From left, executive director Tammy Black and nurse practitioner Mary Lamberson with patient Jeremy Franks Tuesday at Access Carroll in Westminster Nov. 2020.
From left, executive director Tammy Black and nurse practitioner Mary Lamberson with patient Jeremy Franks Tuesday at Access Carroll in Westminster Nov. 2020. (Dylan Slagle / Carroll County Ti/Baltimore Sun Media Group)

Access Carroll partners with the Carroll County Health Department, Carroll Hospital, LifeBridge Health, and The Partnership for a Healthier Carroll County Inc. Together, these organizations make sure Access Carroll serves the community’s most vulnerable at-risk patients the best it can.

“Holiday Hope is a pretty important aspect of community awareness and raising support,” Black said. “First of all, it lets folks know that we’re here.
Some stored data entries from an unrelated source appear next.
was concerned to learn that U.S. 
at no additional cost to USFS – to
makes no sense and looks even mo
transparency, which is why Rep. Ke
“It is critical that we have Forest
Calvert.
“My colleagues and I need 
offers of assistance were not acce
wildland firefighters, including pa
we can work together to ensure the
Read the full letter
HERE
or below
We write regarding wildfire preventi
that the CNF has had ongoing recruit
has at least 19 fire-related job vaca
If they have a loved one, or they themselves need help, we’re here to help.”

Black said Access Carroll is open seven days a week and serves approximately 10,000 individuals per year and the staff provides about 22,000 visits or so every year as well. The Holiday Hope campaign provides unrestricted funds for the organization that they can use in areas that need the most assistance.

Medical professionals at Access Carroll are seeing a lot of patients for all kinds of services such as re-housing case management, medication acquisition, coronavirus screening, and counseling.

They opened an emergency medical respite at the Carroll County Health Department over the summer to provide acute and post-acute care for homeless people who are too ill to recover from a physical illness or injury on the streets, but are not sick enough to be in a hospital.

From left, Dr. Joe O'Leary, Medical Director of Behavioral Health Sevices, LabCorp phlebotomist Larry Damer, certified medical assistant Mary Hernandez and nursing assistant Robin Black work Tuesday at Access Carroll in Westminster Nov. 2020.
From left, Dr. Joe O'Leary, Medical Director of Behavioral Health Sevices, LabCorp phlebotomist Larry Damer, certified medical assistant Mary Hernandez and nursing assistant Robin Black work Tuesday at Access Carroll in Westminster Nov. 2020. (Dylan Slagle / Carroll County Ti/Baltimore Sun Media Group)

“We’ve never closed down during COVID-19, we’ve never laid any of our staff off and we still have our full staff here,” Black said. “We’re providing a lot of essential services … we’re doing much better in terms of managing COVID-19 not just us, but as a community as far as the environment of care and making sure of our standardization and disinfection protocols.”

The Big Band Merry Christmas Concert, Access Carroll’s signature fundraising event, was canceled this year because of the coronavirus pandemic and the organization is hosting a Spirit of Christmas campaign with hopes that it will help Access Carroll maintain its annual budget.

Black praised Access Carroll’s integrated care team of professionals of different disciplines that work together every day to make the organization successful.

“[We’re] pulling together all these different professionals, all these different disciplines under one roof to provide a very wonderful opportunity for patients to get all their health care needs met in one place that’s outpatient.”